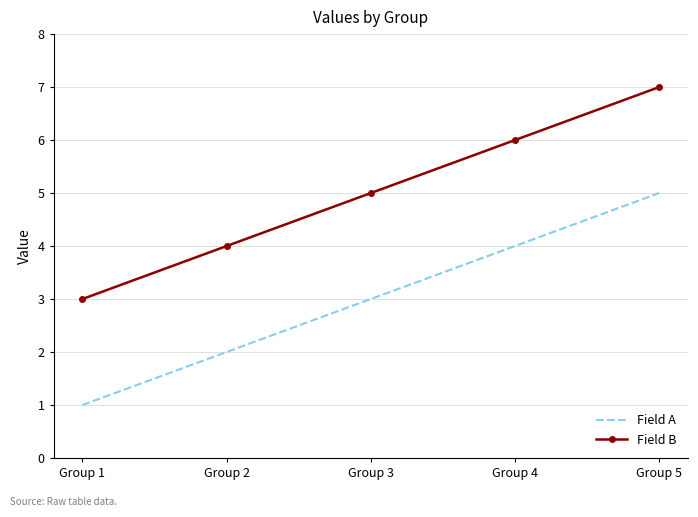

What are all the series names shown in the legend?

Field A, Field B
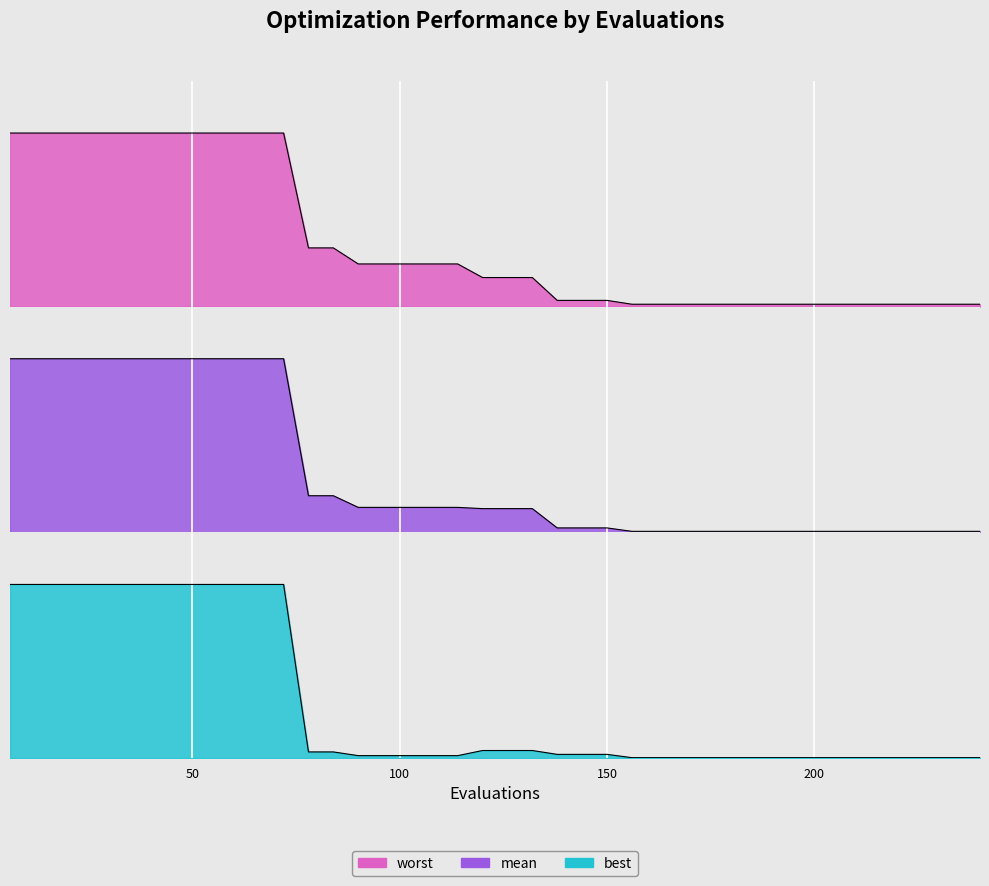

True or false: best and mean intersect in this chart.

False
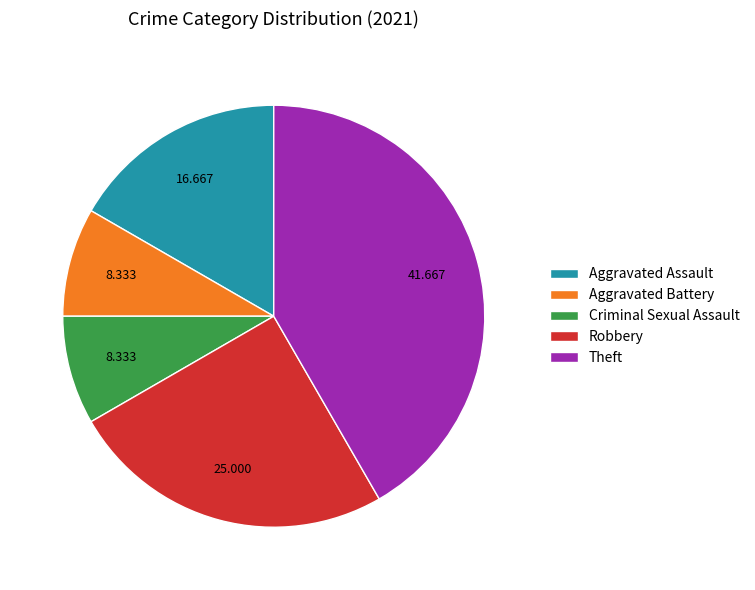

Between Robbery and Aggravated Battery, which is larger?

Robbery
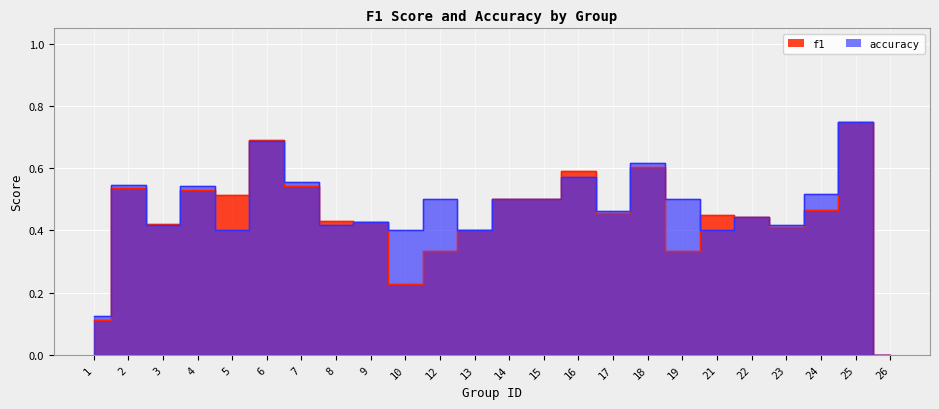

What is the value of the accuracy point at the 19th from the left?

0.4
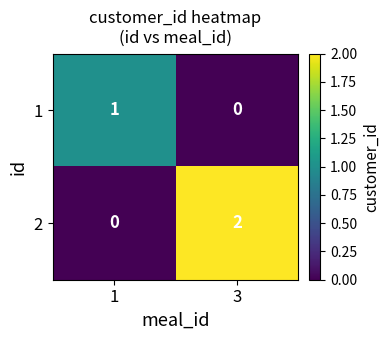

Reading left to right, transcribe all the data shown in this chart.

1: 1	0
2: 0	2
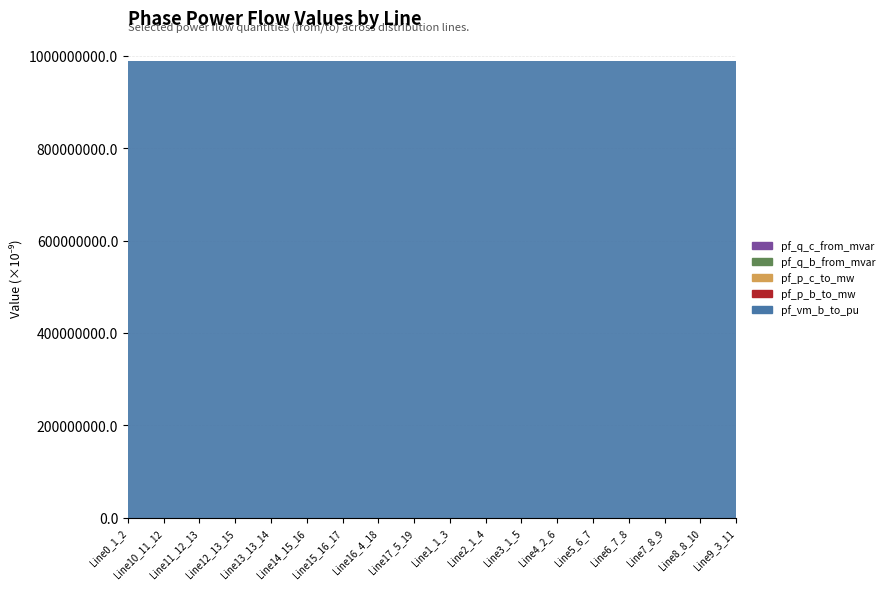

Reading right to left, list all the values displayed in this chart.

pf_vm_b_to_pu: Line9_3_11=1.0	Line8_8_10=1.0	Line7_8_9=1.0	Line6_7_8=1.0	Line5_6_7=1.0	Line4_2_6=1.0	Line3_1_5=1.0	Line2_1_4=1.0	Line1_1_3=1.0	Line17_5_19=1.0	Line16_4_18=1.0	Line15_16_17=1.0	Line14_15_16=1.0	Line13_13_14=1.0	Line12_13_15=1.0	Line11_12_13=1.0	Line10_11_12=1.0	Line0_1_2=1.0
pf_p_b_to_mw: Line9_3_11=0.0	Line8_8_10=0.0	Line7_8_9=0.0	Line6_7_8=0.0	Line5_6_7=0.0	Line4_2_6=0.0	Line3_1_5=0.0	Line2_1_4=0.0	Line1_1_3=0.0	Line17_5_19=0.0	Line16_4_18=0.0	Line15_16_17=0.0	Line14_15_16=0.0	Line13_13_14=0.0	Line12_13_15=0.0	Line11_12_13=0.0	Line10_11_12=0.0	Line0_1_2=0.0
pf_p_c_to_mw: Line9_3_11=0.0	Line8_8_10=0.0	Line7_8_9=0.0	Line6_7_8=0.0	Line5_6_7=0.0	Line4_2_6=0.0	Line3_1_5=0.0	Line2_1_4=0.0	Line1_1_3=0.0	Line17_5_19=0.0	Line16_4_18=0.0	Line15_16_17=0.0	Line14_15_16=0.0	Line13_13_14=0.0	Line12_13_15=0.0	Line11_12_13=0.0	Line10_11_12=0.0	Line0_1_2=0.0
pf_q_b_from_mvar: Line9_3_11=0.0	Line8_8_10=0.0	Line7_8_9=0.0	Line6_7_8=0.0	Line5_6_7=0.0	Line4_2_6=0.0	Line3_1_5=0.0	Line2_1_4=0.0	Line1_1_3=0.0	Line17_5_19=0.0	Line16_4_18=0.0	Line15_16_17=0.0	Line14_15_16=0.0	Line13_13_14=0.0	Line12_13_15=0.0	Line11_12_13=0.0	Line10_11_12=0.0	Line0_1_2=0.0
pf_q_c_from_mvar: Line9_3_11=0.0	Line8_8_10=0.0	Line7_8_9=0.0	Line6_7_8=0.0	Line5_6_7=0.0	Line4_2_6=0.0	Line3_1_5=0.0	Line2_1_4=0.0	Line1_1_3=0.0	Line17_5_19=0.0	Line16_4_18=0.0	Line15_16_17=0.0	Line14_15_16=0.0	Line13_13_14=0.0	Line12_13_15=0.0	Line11_12_13=0.0	Line10_11_12=0.0	Line0_1_2=0.0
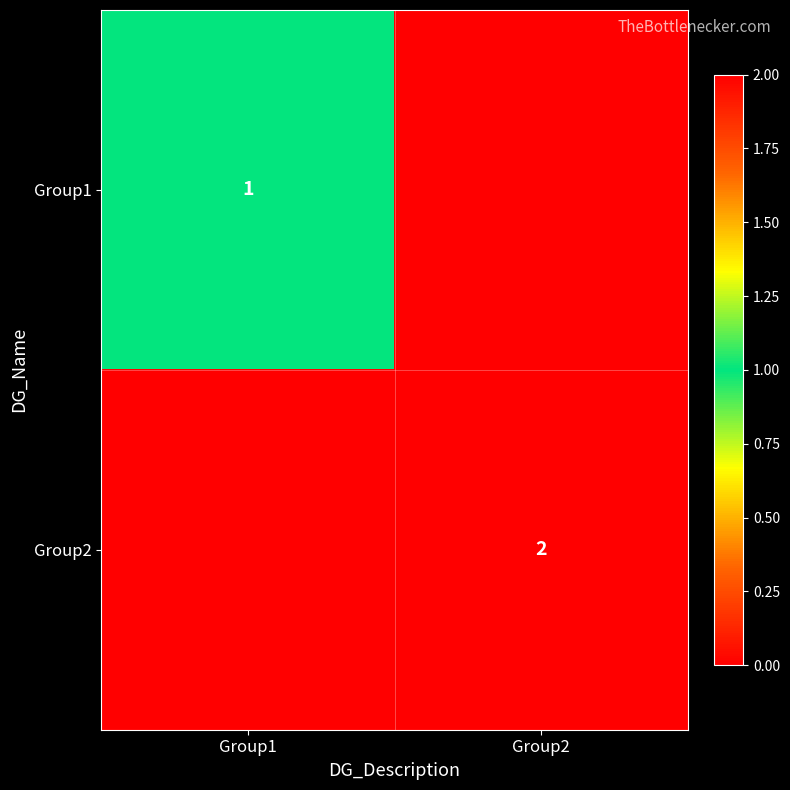

The Group2 series shows 1 at Group2. True or false?

False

**PROBLEM STATEMENT**
Reproduce all of the items above, changing every occurrence of "chart" to "figure" and leaving everything else unchanged. Omit the pictures from your reproduction.

**COMPLETED EXERCISE**
What are all the series names shown in the legend?

Field A, Field B

True or false: best and mean intersect in this figure.

False

Between Robbery and Aggravated Battery, which is larger?

Robbery

What is the value of the accuracy point at the 19th from the left?

0.4

Reading left to right, transcribe all the data shown in this figure.

1: 1	0
2: 0	2

Reading right to left, list all the values displayed in this figure.

pf_vm_b_to_pu: Line9_3_11=1.0	Line8_8_10=1.0	Line7_8_9=1.0	Line6_7_8=1.0	Line5_6_7=1.0	Line4_2_6=1.0	Line3_1_5=1.0	Line2_1_4=1.0	Line1_1_3=1.0	Line17_5_19=1.0	Line16_4_18=1.0	Line15_16_17=1.0	Line14_15_16=1.0	Line13_13_14=1.0	Line12_13_15=1.0	Line11_12_13=1.0	Line10_11_12=1.0	Line0_1_2=1.0
pf_p_b_to_mw: Line9_3_11=0.0	Line8_8_10=0.0	Line7_8_9=0.0	Line6_7_8=0.0	Line5_6_7=0.0	Line4_2_6=0.0	Line3_1_5=0.0	Line2_1_4=0.0	Line1_1_3=0.0	Line17_5_19=0.0	Line16_4_18=0.0	Line15_16_17=0.0	Line14_15_16=0.0	Line13_13_14=0.0	Line12_13_15=0.0	Line11_12_13=0.0	Line10_11_12=0.0	Line0_1_2=0.0
pf_p_c_to_mw: Line9_3_11=0.0	Line8_8_10=0.0	Line7_8_9=0.0	Line6_7_8=0.0	Line5_6_7=0.0	Line4_2_6=0.0	Line3_1_5=0.0	Line2_1_4=0.0	Line1_1_3=0.0	Line17_5_19=0.0	Line16_4_18=0.0	Line15_16_17=0.0	Line14_15_16=0.0	Line13_13_14=0.0	Line12_13_15=0.0	Line11_12_13=0.0	Line10_11_12=0.0	Line0_1_2=0.0
pf_q_b_from_mvar: Line9_3_11=0.0	Line8_8_10=0.0	Line7_8_9=0.0	Line6_7_8=0.0	Line5_6_7=0.0	Line4_2_6=0.0	Line3_1_5=0.0	Line2_1_4=0.0	Line1_1_3=0.0	Line17_5_19=0.0	Line16_4_18=0.0	Line15_16_17=0.0	Line14_15_16=0.0	Line13_13_14=0.0	Line12_13_15=0.0	Line11_12_13=0.0	Line10_11_12=0.0	Line0_1_2=0.0
pf_q_c_from_mvar: Line9_3_11=0.0	Line8_8_10=0.0	Line7_8_9=0.0	Line6_7_8=0.0	Line5_6_7=0.0	Line4_2_6=0.0	Line3_1_5=0.0	Line2_1_4=0.0	Line1_1_3=0.0	Line17_5_19=0.0	Line16_4_18=0.0	Line15_16_17=0.0	Line14_15_16=0.0	Line13_13_14=0.0	Line12_13_15=0.0	Line11_12_13=0.0	Line10_11_12=0.0	Line0_1_2=0.0

The Group2 series shows 1 at Group2. True or false?

False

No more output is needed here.